The problem:
An exact, complete copy of the entries that follow is needed.

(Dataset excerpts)
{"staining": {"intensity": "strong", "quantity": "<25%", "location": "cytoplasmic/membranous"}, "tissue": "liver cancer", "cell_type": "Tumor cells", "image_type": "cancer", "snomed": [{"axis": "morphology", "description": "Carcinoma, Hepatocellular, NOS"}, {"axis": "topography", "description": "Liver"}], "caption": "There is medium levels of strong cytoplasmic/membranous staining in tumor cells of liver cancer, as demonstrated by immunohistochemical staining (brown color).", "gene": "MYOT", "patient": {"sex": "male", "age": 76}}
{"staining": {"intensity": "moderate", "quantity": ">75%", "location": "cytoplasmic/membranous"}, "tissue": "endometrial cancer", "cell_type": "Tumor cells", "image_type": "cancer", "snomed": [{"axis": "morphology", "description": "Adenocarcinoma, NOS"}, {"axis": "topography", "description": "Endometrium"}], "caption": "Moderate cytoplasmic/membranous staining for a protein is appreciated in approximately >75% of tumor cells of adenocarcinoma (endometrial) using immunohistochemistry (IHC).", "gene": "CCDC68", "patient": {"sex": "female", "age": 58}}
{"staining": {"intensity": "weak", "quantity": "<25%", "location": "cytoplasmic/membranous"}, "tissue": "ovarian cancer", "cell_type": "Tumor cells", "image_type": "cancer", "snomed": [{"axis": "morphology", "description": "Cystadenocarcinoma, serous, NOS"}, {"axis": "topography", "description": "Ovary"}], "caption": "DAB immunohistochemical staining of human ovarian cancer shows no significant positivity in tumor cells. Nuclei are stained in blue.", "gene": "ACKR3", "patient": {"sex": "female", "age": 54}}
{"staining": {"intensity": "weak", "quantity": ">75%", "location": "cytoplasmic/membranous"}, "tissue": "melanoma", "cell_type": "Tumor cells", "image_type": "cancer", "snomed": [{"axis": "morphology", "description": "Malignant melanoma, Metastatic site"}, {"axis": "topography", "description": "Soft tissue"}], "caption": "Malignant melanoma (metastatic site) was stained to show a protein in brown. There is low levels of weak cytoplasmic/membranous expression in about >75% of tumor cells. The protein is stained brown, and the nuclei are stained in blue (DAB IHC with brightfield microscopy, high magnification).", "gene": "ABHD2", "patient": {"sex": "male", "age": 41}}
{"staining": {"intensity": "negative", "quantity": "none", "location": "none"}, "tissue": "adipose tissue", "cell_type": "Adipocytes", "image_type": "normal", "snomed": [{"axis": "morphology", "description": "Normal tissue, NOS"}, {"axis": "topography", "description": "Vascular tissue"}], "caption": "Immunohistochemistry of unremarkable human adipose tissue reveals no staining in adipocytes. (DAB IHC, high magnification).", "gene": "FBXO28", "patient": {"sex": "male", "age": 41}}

Written response:
{"staining": {"intensity": "strong", "quantity": "<25%", "location": "cytoplasmic/membranous"}, "tissue": "liver cancer", "cell_type": "Tumor cells", "image_type": "cancer", "snomed": [{"axis": "morphology", "description": "Carcinoma, Hepatocellular, NOS"}, {"axis": "topography", "description": "Liver"}], "caption": "There is medium levels of strong cytoplasmic/membranous staining in tumor cells of liver cancer, as demonstrated by immunohistochemical staining (brown color).", "gene": "MYOT", "patient": {"sex": "male", "age": 76}}
{"staining": {"intensity": "moderate", "quantity": ">75%", "location": "cytoplasmic/membranous"}, "tissue": "endometrial cancer", "cell_type": "Tumor cells", "image_type": "cancer", "snomed": [{"axis": "morphology", "description": "Adenocarcinoma, NOS"}, {"axis": "topography", "description": "Endometrium"}], "caption": "Moderate cytoplasmic/membranous staining for a protein is appreciated in approximately >75% of tumor cells of adenocarcinoma (endometrial) using immunohistochemistry (IHC).", "gene": "CCDC68", "patient": {"sex": "female", "age": 58}}
{"staining": {"intensity": "weak", "quantity": "<25%", "location": "cytoplasmic/membranous"}, "tissue": "ovarian cancer", "cell_type": "Tumor cells", "image_type": "cancer", "snomed": [{"axis": "morphology", "description": "Cystadenocarcinoma, serous, NOS"}, {"axis": "topography", "description": "Ovary"}], "caption": "DAB immunohistochemical staining of human ovarian cancer shows no significant positivity in tumor cells. Nuclei are stained in blue.", "gene": "ACKR3", "patient": {"sex": "female", "age": 54}}
{"staining": {"intensity": "weak", "quantity": ">75%", "location": "cytoplasmic/membranous"}, "tissue": "melanoma", "cell_type": "Tumor cells", "image_type": "cancer", "snomed": [{"axis": "morphology", "description": "Malignant melanoma, Metastatic site"}, {"axis": "topography", "description": "Soft tissue"}], "caption": "Malignant melanoma (metastatic site) was stained to show a protein in brown. There is low levels of weak cytoplasmic/membranous expression in about >75% of tumor cells. The protein is stained brown, and the nuclei are stained in blue (DAB IHC with brightfield microscopy, high magnification).", "gene": "ABHD2", "patient": {"sex": "male", "age": 41}}
{"staining": {"intensity": "negative", "quantity": "none", "location": "none"}, "tissue": "adipose tissue", "cell_type": "Adipocytes", "image_type": "normal", "snomed": [{"axis": "morphology", "description": "Normal tissue, NOS"}, {"axis": "topography", "description": "Vascular tissue"}], "caption": "Immunohistochemistry of unremarkable human adipose tissue reveals no staining in adipocytes. (DAB IHC, high magnification).", "gene": "FBXO28", "patient": {"sex": "male", "age": 41}}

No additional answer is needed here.